- Directed by: Billy Tooma; Anthony Cirilo;
- Starring: Carolyn Forché; Saghi Ghahraman; Fady Joudah; Neil J. Kressel; Claudia Serea; Mario Susko; Bruce Weigl; Duncan Wu;
- Music by: Will Lewis
- Production company: Icon Independent Films
- Release date: October 16, 2015 (Buffalo);
- Running time: 60 minutes
- Country: United States
- Language: English

= Poetry of Witness =

Poetry of Witness is a 2015 documentary film directed by Billy Tooma and Anthony Cirilo about the lives of six contemporary poets who have lived through, and survived, extremities such as war, torture, exile, and repression, using poetry to preserve their memories. It debuted October 16, 2015 at the Buffalo International Film Festival.

== Synopsis ==
The film documents the struggle of six contemporary poets who have faced the duress of war, exile, and human rights violations to give voice to their experiences while wrestling with the complex moral quandaries of artistic production, memory, and trauma. The poets: Carolyn Forché (Salvadoran Civil War), Saghi Ghahraman (Iranian Revolution), Fady Joudah (Doctors Without Borders), Claudia Serea (Socialist Republic of Romania), Mario Susko (Bosnian War), and Bruce Weigl (Vietnam War) offer first-person accounts of how their experiences as soldier, activist, doctor, and survivor imprint their poetry as evidence of those conflicts, rather than as representations of them.

Along the way, the poets read from their work and all poems are accompanied by original artwork by Jimmy Buitrago, as well as a musical score by Will Lewis. Duncan Wu (Georgetown University) and Neil J. Kressel (William Paterson University) help to contextualize these discussions throughout with historical and psychoanalytic perspectives.

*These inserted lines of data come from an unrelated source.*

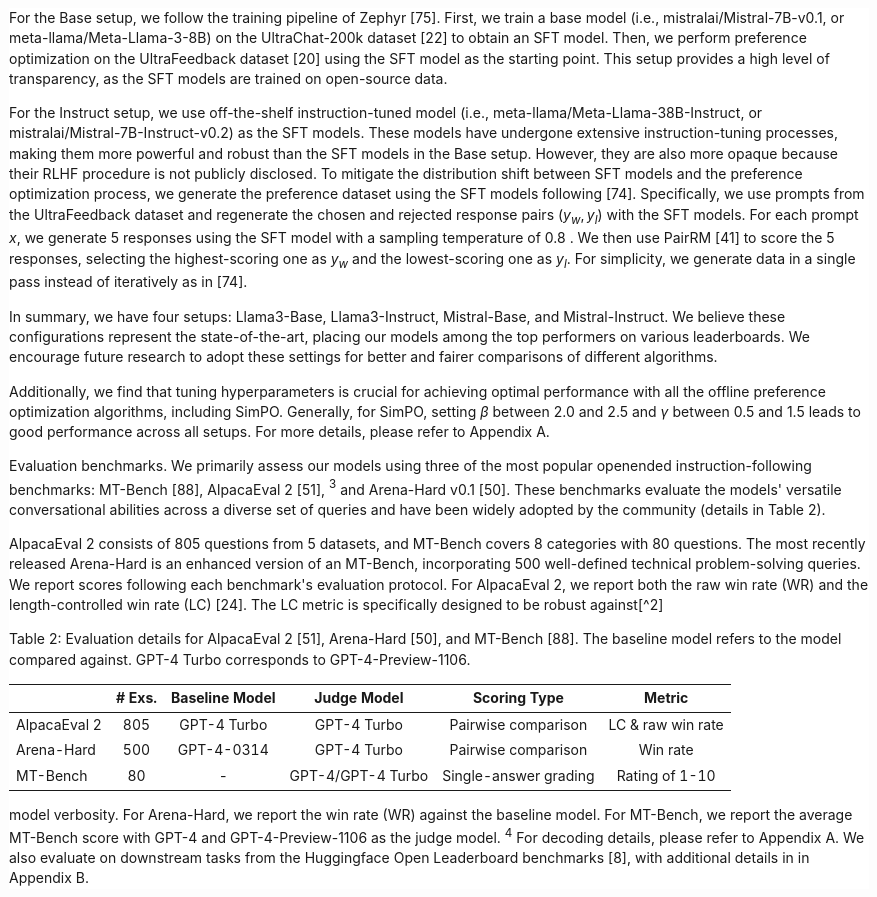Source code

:For the Base setup, we follow the training pipeline of Zephyr [75]. First, we train a base model (i.e., mistralai/Mistral-7B-v0.1, or meta-llama/Meta-Llama-3-8B) on the UltraChat-200k dataset [22] to obtain an SFT model. Then, we perform preference optimization on the UltraFeedback dataset [20] using the SFT model as the starting point. This setup provides a high level of transparency, as the SFT models are trained on open-source data.

For the Instruct setup, we use off-the-shelf instruction-tuned model (i.e., meta-llama/Meta-Llama-38B-Instruct, or mistralai/Mistral-7B-Instruct-v0.2) as the SFT models. These models have undergone extensive instruction-tuning processes, making them more powerful and robust than the SFT models in the Base setup. However, they are also more opaque because their RLHF procedure is not publicly disclosed. To mitigate the distribution shift between SFT models and the preference optimization process, we generate the preference dataset using the SFT models following [74]. Specifically, we use prompts from the UltraFeedback dataset and regenerate the chosen and rejected response pairs $\left(y_{w}, y_{l}\right)$ with the SFT models. For each prompt $x$, we generate 5 responses using the SFT model with a sampling temperature of 0.8 . We then use PairRM [41] to score the 5 responses, selecting the highest-scoring one as $y_{w}$ and the lowest-scoring one as $y_{l}$. For simplicity, we generate data in a single pass instead of iteratively as in [74].

In summary, we have four setups: Llama3-Base, Llama3-Instruct, Mistral-Base, and Mistral-Instruct. We believe these configurations represent the state-of-the-art, placing our models among the top performers on various leaderboards. We encourage future research to adopt these settings for better and fairer comparisons of different algorithms.

Additionally, we find that tuning hyperparameters is crucial for achieving optimal performance with all the offline preference optimization algorithms, including SimPO. Generally, for SimPO, setting $\beta$ between 2.0 and 2.5 and $\gamma$ between 0.5 and 1.5 leads to good performance across all setups. For more details, please refer to Appendix A.

Evaluation benchmarks. We primarily assess our models using three of the most popular openended instruction-following benchmarks: MT-Bench [88], AlpacaEval 2 [51], ${ }^{3}$ and Arena-Hard v0.1 [50]. These benchmarks evaluate the models' versatile conversational abilities across a diverse set of queries and have been widely adopted by the community (details in Table 2).

AlpacaEval 2 consists of 805 questions from 5 datasets, and MT-Bench covers 8 categories with 80 questions. The most recently released Arena-Hard is an enhanced version of an MT-Bench, incorporating 500 well-defined technical problem-solving queries. We report scores following each benchmark's evaluation protocol. For AlpacaEval 2, we report both the raw win rate (WR) and the length-controlled win rate (LC) [24]. The LC metric is specifically designed to be robust against[^2]

Table 2: Evaluation details for AlpacaEval 2 [51], Arena-Hard [50], and MT-Bench [88]. The baseline model refers to the model compared against. GPT-4 Turbo corresponds to GPT-4-Preview-1106.

|  | \# Exs. | Baseline Model | Judge Model | Scoring Type | Metric |
| :--- | :---: | :---: | :---: | :---: | :---: |
| AlpacaEval 2 | 805 | GPT-4 Turbo | GPT-4 Turbo | Pairwise comparison | LC \& raw win rate |
| Arena-Hard | 500 | GPT-4-0314 | GPT-4 Turbo | Pairwise comparison | Win rate |
| MT-Bench | 80 | - | GPT-4/GPT-4 Turbo | Single-answer grading | Rating of 1-10 |

model verbosity. For Arena-Hard, we report the win rate (WR) against the baseline model. For MT-Bench, we report the average MT-Bench score with GPT-4 and GPT-4-Preview-1106 as the judge model. ${ }^{4}$ For decoding details, please refer to Appendix A. We also evaluate on downstream tasks from the Huggingface Open Leaderboard benchmarks [8], with additional details in in Appendix B.
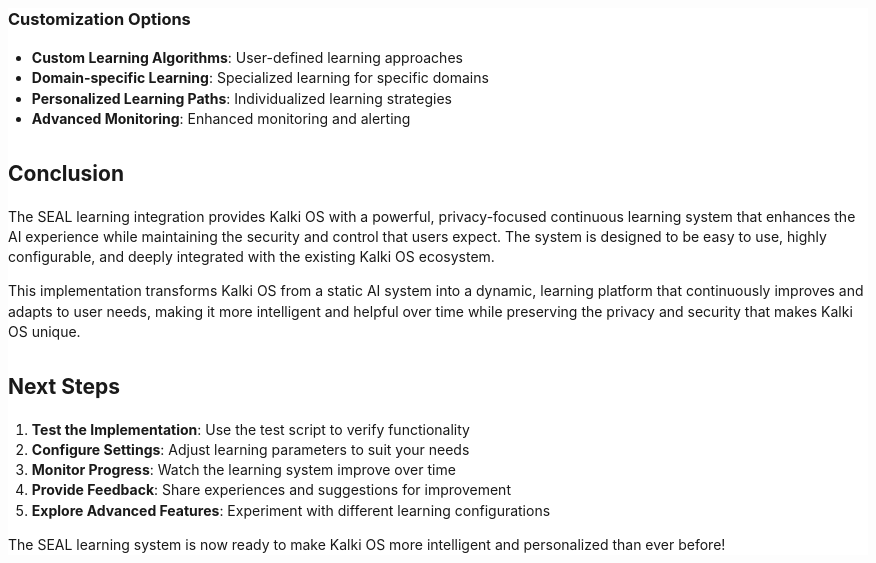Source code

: ### Customization Options
- **Custom Learning Algorithms**: User-defined learning approaches
- **Domain-specific Learning**: Specialized learning for specific domains
- **Personalized Learning Paths**: Individualized learning strategies
- **Advanced Monitoring**: Enhanced monitoring and alerting

## Conclusion

The SEAL learning integration provides Kalki OS with a powerful, privacy-focused continuous learning system that enhances the AI experience while maintaining the security and control that users expect. The system is designed to be easy to use, highly configurable, and deeply integrated with the existing Kalki OS ecosystem.

This implementation transforms Kalki OS from a static AI system into a dynamic, learning platform that continuously improves and adapts to user needs, making it more intelligent and helpful over time while preserving the privacy and security that makes Kalki OS unique.

## Next Steps

1. **Test the Implementation**: Use the test script to verify functionality
2. **Configure Settings**: Adjust learning parameters to suit your needs
3. **Monitor Progress**: Watch the learning system improve over time
4. **Provide Feedback**: Share experiences and suggestions for improvement
5. **Explore Advanced Features**: Experiment with different learning configurations

The SEAL learning system is now ready to make Kalki OS more intelligent and personalized than ever before! 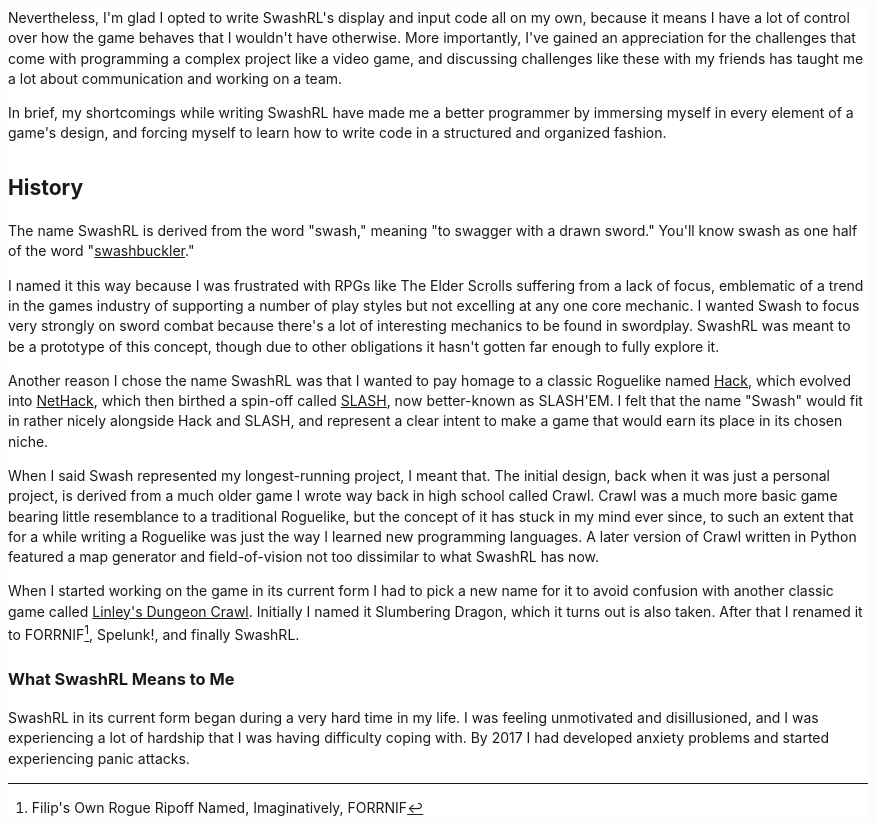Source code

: Nevertheless, I'm glad I opted to write SwashRL's display and input code all
on my own, because it means I have a lot of control over how the game behaves
that I wouldn't have otherwise.  More importantly, I've gained an appreciation
for the challenges that come with programming a complex project like a video
game, and discussing challenges like these with my friends has taught me a lot
about communication and working on a team.

In brief, my shortcomings while writing SwashRL have made me a better
programmer by immersing myself in every element of a game's design, and
forcing myself to learn how to write code in a structured and organized
fashion.

History
-------

The name SwashRL is derived from the word "swash," meaning "to swagger with a
drawn sword."  You'll know swash as one half of the word
"[swashbuckler][swash def]."

I named it this way because I was frustrated with RPGs like The Elder Scrolls
suffering from a lack of focus, emblematic of a trend in the games industry of
supporting a number of play styles but not excelling at any one core mechanic.
I wanted Swash to focus very strongly on sword combat because there's a lot of
interesting mechanics to be found in swordplay.  SwashRL was meant to be a
prototype of this concept, though due to other obligations it hasn't gotten
far enough to fully explore it.

[swash def]: https://en.wikipedia.org/wiki/Swashbuckler#Etymology

Another reason I chose the name SwashRL was that I wanted to pay homage to a
classic Roguelike named [Hack][Hack], which evolved into [NetHack][NetHack],
which then birthed a spin-off called [SLASH][SLASH'EM], now better-known as
SLASH'EM.  I felt that the name "Swash" would fit in rather nicely alongside
Hack and SLASH, and represent a clear intent to make a game that would earn
its place in its chosen niche.

[Hack]: https://nethackwiki.com/wiki/Jay_Fenlason%27s_Hack
[NetHack]: https://nethackwiki.com/wiki/NetHack
[SLASH'EM]: https://nethackwiki.com/wiki/SLASH%27EM

When I said Swash represented my longest-running project, I meant that.  The
initial design, back when it was just a personal project, is derived from a
much older game I wrote way back in high school called Crawl.  Crawl was a
much more basic game bearing little resemblance to a traditional Roguelike,
but the concept of it has stuck in my mind ever since, to such an extent that
for a while writing a Roguelike was just the way I learned new programming
languages.  A later version of Crawl written in Python featured a map
generator and field-of-vision not too dissimilar to what SwashRL has now.

When I started working on the game in its current form I had to pick a new
name for it to avoid confusion with another classic game called
[Linley's Dungeon Crawl][Crawl].  Initially I named it Slumbering Dragon,
which it turns out is also taken.  After that I renamed it to FORRNIF[^1],
Spelunk!, and finally SwashRL.

[Crawl]: https://en.wikipedia.org/wiki/Dungeon_Crawl_Stone_Soup#Linley's_Dungeon_Crawl

### What SwashRL Means to Me

SwashRL in its current form began during a very hard time in my life.  I was
feeling unmotivated and disillusioned, and I was experiencing a lot of
hardship that I was having difficulty coping with.  By 2017 I had developed
anxiety problems and started experiencing panic attacks.


[Swash History]: https://swash.link/history/
[Roguelike]: https://en.wikipedia.org/wiki/Roguelike
[procgen]: https://en.wikipedia.org/wiki/Procedural_generation
[permadeath]: https://en.wikipedia.org/wiki/Permadeath
[half-sword]: https://en.wikipedia.org/wiki/Half-sword
[murder stroke]: https://en.wikipedia.org/wiki/Mordhau_(weaponry)
[curses]: https://en.wikipedia.org/wiki/Curses_(programming_library)
[SDL]: https://en.wikipedia.org/wiki/Simple_DirectMedia_Layer
[^1]: Filip's Own Rogue Ripoff Named, Imaginatively, FORRNIF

The film can be seen as an extension of the decades-long work Forché has conducted in the subject, beginning with her anthology Against Forgetting: Twentieth Century Poetry of Witness (1993). Coinciding with the publication of a new anthology (co-edited by Forché and Wu), Poetry of Witness: The Tradition in English, 1500–2001 (2014), this documentary aims to bring this work to a wider audience.